Previously, the same agent would load 440 lines, 60% of which was irrelevant to the task (testing patterns, doc conventions, release workflows, directory trees).


Token Budget

Component               Before      After       Change
---------------------------------------------------------
Root CLAUDE.md          ~12,000     ~1,300      -89%
AGENTS.md               (none)     ~1,780      new
Subdirectory files       (none)     ~2,800      new (scoped, not always loaded)
System prompt            ~2,500     ~2,500      same
Skill descriptions       ~1,800     ~2,000      +1 skill (/handoff)
---------------------------------------------------------
Always-loaded total     ~16,300    ~7,580       -53%
Max (all files loaded)  ~16,300   ~10,380       -36%

The "always-loaded" budget dropped 53% while delivering more effective context. The key insight: loading fewer, more relevant lines beats loading everything.


Maturity Progression

Phase Level Description
Before L3 (Structured) Single CLAUDE.md, no hooks, no session management
After Phase 3 L4 (Abstracted) Multi-level hierarchy, AGENTS.md, subdirectory scoping
After Phase 5 L5 (Maintained) Hooks for determinism, staleness detection
After Phase 6-8 L6 (Adaptive) Skills, subagent patterns, session workflow, CI gates

Final Leverage Scores

Layer                          Score   Notes
---------------------------------------------------------------------
Verification                   10/10   CI + coverage gate + 14 pre-commit hooks
CLAUDE.md / AGENTS.md          10/10   Progressive disclosure, RFC 2119, no negatives
Hooks                          10/10   5 hooks: format, push block, lint, PostCompact, staleness
Skills                         10/10   10 skills with argument hints and clear triggers
Subagent patterns               9/10   Documented patterns, missing resource budgets
Session management              9/10   HANDOFF.md + .claudeignore + Document-and-Clear + PostCompact
---------------------------------------------------------------------
OVERALL                        58/60
---------------------------------------------------------------------

Recommendations for Future Improvement

  1. Skill evaluations: Create test cases for each skill to verify they produce correct output. Currently skills are tested by usage, not by automated evaluation.
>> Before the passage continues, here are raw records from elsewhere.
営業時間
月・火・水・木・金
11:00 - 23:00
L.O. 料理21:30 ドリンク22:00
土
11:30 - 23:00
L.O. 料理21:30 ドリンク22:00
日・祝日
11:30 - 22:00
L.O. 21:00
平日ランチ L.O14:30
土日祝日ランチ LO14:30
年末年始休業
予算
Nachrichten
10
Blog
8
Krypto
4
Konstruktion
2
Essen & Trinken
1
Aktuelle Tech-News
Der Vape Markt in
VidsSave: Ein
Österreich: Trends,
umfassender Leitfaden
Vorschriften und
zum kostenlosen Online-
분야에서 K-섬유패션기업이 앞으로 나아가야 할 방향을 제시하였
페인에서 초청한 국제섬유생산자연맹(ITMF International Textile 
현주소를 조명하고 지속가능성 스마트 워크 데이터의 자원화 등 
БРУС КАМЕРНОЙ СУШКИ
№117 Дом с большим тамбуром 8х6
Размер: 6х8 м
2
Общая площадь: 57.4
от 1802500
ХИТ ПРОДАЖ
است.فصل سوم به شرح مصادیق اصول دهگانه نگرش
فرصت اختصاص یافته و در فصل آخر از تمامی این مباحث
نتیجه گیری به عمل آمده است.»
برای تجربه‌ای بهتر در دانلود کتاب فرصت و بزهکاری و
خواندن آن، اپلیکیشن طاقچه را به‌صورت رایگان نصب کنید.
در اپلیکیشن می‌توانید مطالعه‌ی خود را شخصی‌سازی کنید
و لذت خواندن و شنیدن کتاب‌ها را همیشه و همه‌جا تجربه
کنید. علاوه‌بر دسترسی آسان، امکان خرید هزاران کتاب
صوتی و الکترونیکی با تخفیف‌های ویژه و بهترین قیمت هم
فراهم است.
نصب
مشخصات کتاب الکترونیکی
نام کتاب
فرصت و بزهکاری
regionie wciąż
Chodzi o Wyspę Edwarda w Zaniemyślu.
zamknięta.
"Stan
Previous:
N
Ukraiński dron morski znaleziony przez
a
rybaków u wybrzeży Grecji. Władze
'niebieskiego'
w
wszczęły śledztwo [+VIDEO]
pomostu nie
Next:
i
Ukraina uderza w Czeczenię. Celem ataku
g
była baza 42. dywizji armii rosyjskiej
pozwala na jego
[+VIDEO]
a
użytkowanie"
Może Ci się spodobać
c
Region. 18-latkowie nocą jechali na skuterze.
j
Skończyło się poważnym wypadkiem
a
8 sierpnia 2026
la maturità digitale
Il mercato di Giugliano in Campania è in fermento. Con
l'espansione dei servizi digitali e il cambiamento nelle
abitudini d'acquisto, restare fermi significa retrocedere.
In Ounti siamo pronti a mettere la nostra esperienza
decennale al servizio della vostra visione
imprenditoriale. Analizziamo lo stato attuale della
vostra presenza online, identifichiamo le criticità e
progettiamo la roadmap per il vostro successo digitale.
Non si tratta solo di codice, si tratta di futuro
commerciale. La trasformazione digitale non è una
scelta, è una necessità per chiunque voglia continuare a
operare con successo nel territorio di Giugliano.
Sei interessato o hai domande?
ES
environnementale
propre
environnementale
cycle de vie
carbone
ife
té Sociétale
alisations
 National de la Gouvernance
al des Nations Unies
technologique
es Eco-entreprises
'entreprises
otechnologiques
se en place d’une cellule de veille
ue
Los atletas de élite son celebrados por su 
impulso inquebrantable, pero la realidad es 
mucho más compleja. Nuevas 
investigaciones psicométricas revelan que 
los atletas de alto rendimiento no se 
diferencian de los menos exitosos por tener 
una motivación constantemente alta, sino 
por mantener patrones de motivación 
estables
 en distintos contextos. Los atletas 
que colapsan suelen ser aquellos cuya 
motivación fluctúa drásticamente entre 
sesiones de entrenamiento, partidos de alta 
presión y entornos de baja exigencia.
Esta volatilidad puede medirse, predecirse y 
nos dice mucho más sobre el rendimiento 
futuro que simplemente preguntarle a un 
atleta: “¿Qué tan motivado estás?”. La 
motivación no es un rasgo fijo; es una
  2. Subagent resource budgets: Add token counting to subagent dispatches so you can set per-agent limits and track total cost of parallel operations.

  3. Session metrics: Track how often Document-and-Clear is used vs auto-compaction, and whether sessions that use handoffs have fewer mistakes. This would provide data to optimize the session workflow.
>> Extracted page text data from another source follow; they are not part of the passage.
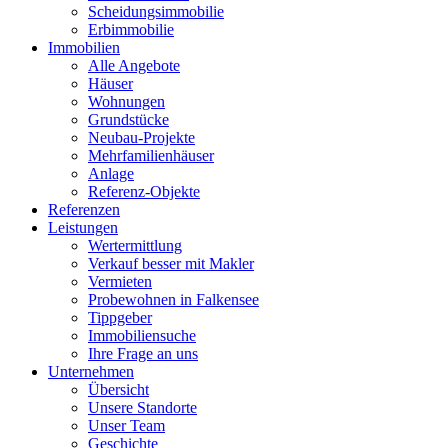
Scheidungsimmobilie
Erbimmobilie
Immobilien
Alle Angebote
Häuser
Wohnungen
Grundstücke
Neubau-Projekte
Mehrfamilienhäuser
Anlage
Referenz-Objekte
Referenzen
Leistungen
Wertermittlung
Verkauf besser mit Makler
Vermieten
Probewohnen in Falkensee
Tippgeber
Immobiliensuche
Ihre Frage an uns
Unternehmen
Übersicht
Unsere Standorte
Unser Team
Geschichte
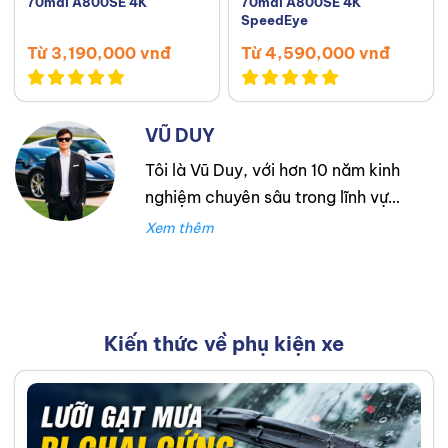
70mai A800SE 4K
70mai A800SE 4K
SpeedEye
Từ 3,190,000 vnđ
Từ 4,590,000 vnđ
VŨ DUY
Tôi là Vũ Duy, với hơn 10 năm kinh
nghiệm chuyên sâu trong lĩnh vực
lốp xe. Trong suốt thời gian đó,
tôi đã làm việc tại Thanh An
Autocare với tư cách là kỹ thuật
viên lốp xe, chuyên lắp ráp và
cân bằng lốp hiệu suất cao.
Kiến thức về phụ kiện xe
Trước đó, tôi đã tích lũy kinh
nghiệm tại hãng Mercedes với vai
trò kỹ sư Công Nghệ Ô Tô. Tôi tự
hào đã tư vấn thành công cho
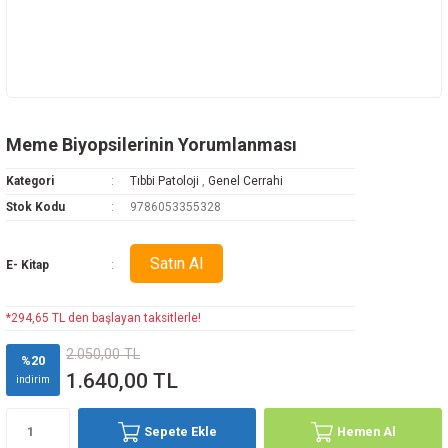
Meme Biyopsilerinin Yorumlanması
Kategori
Tıbbi Patoloji
,
Genel Cerrahi
Stok Kodu
9786053355328
Satın Al
E- Kitap
*294,65 TL den başlayan taksitlerle!
2.050,00 TL
%20
1.640,00 TL
indirim
Sepete Ekle
Hemen Al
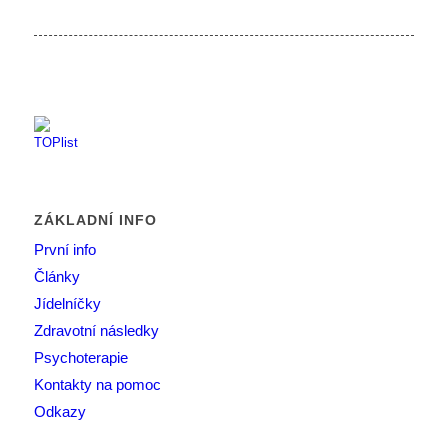
ZÁKLADNÍ INFO
První info
Články
Jídelníčky
Zdravotní následky
Psychoterapie
Kontakty na pomoc
Odkazy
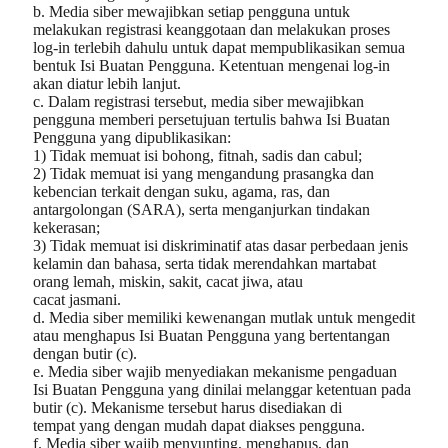
b. Media siber mewajibkan setiap pengguna untuk
melakukan registrasi keanggotaan dan melakukan proses
log-in terlebih dahulu untuk dapat mempublikasikan semua
bentuk Isi Buatan Pengguna. Ketentuan mengenai log-in
akan diatur lebih lanjut.
c. Dalam registrasi tersebut, media siber mewajibkan
pengguna memberi persetujuan tertulis bahwa Isi Buatan
Pengguna yang dipublikasikan:
1) Tidak memuat isi bohong, fitnah, sadis dan cabul;
2) Tidak memuat isi yang mengandung prasangka dan
kebencian terkait dengan suku, agama, ras, dan
antargolongan (SARA), serta menganjurkan tindakan
kekerasan;
3) Tidak memuat isi diskriminatif atas dasar perbedaan jenis
kelamin dan bahasa, serta tidak merendahkan martabat
orang lemah, miskin, sakit, cacat jiwa, atau
cacat jasmani.
d. Media siber memiliki kewenangan mutlak untuk mengedit
atau menghapus Isi Buatan Pengguna yang bertentangan
dengan butir (c).
e. Media siber wajib menyediakan mekanisme pengaduan
Isi Buatan Pengguna yang dinilai melanggar ketentuan pada
butir (c). Mekanisme tersebut harus disediakan di
tempat yang dengan mudah dapat diakses pengguna.
f. Media siber wajib menyunting, menghapus, dan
  4. Config drift detection: The staleness hook checks file age, but not whether the config is actually stale relative to code changes. A smarter check would compare config file modification dates against source file modification dates.

  5. Cursor rule refresh: The 5 existing .cursor/rules/*.mdc files predate this overhaul and may contain content that's now redundant with AGENTS.md. Review and trim them.